La vie en prison est un mystère. À la faveur de trois ateliers d’éducation aux médias, plusieurs détenus de la maison d’arrêt de Tours ont décrit avec leurs mots le détail de leur quotidien. Entre le stress de la découverte et l’attente de la libération. Plongée dans un monde inconnu.

Il est 10 heures. La bibliothèque de la maison d’arrêt de Tours (Indre-et-Loire), dans le quartier Febvotte-Marat, résonne d’une conversation animée. Autour d’une grande table, installée dans la salle de lecture, les détenus, encadrés par deux journalistes représentant l’École publique de journalisme de Tours (EPJT), participent à une activité d’éducation aux médias. Une initiative du Service pénitentiaire d’insertion et de probation (SPIP), qui délègue à la Ligue de l’enseignement la programmation et la coordination des activités socioculturelles (*). Au programme : le récit à plusieurs voix des temps les plus forts d’une période d’incarcération.

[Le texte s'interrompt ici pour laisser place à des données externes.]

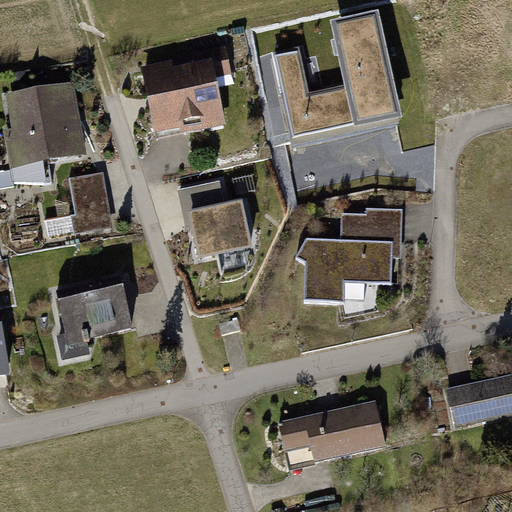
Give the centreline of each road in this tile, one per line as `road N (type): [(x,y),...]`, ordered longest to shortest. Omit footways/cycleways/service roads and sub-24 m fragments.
road 1 (residential): [(112,93),(206,397)]
road 2 (residential): [(206,397),(511,321)]
road 3 (residential): [(0,437),(206,397)]
road 4 (residential): [(206,397),(245,511)]
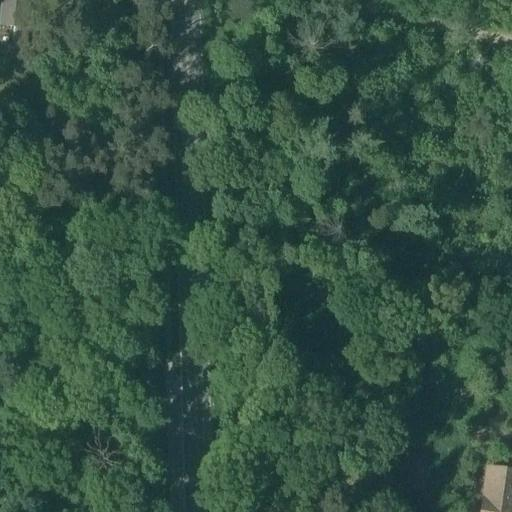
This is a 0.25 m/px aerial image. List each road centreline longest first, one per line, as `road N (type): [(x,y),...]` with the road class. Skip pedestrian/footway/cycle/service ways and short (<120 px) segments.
road 1 (secondary): [(186,0),(196,511)]
road 2 (track): [(511,329),(190,272)]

Ils ont retenu huit moments : la découverte du quartier « arrivants » ; la vie en cellule ; les premières « cantines » (c’est ainsi qu’on appelle le système officiel de ravitaillement individuel) ; la promenade ; le recours à l’unité sanitaire ; les repas ; les activités sportives et culturelles et la fin de peine.
« La maison d’arrêt fonctionne comme une micro-société, presque en autonomie, insiste un détenu. Chacun a son rôle pour faire vivre l’établissement. Les jours se suivent et se ressemblent. Une forme de routine s’installe. En attendant la libération. »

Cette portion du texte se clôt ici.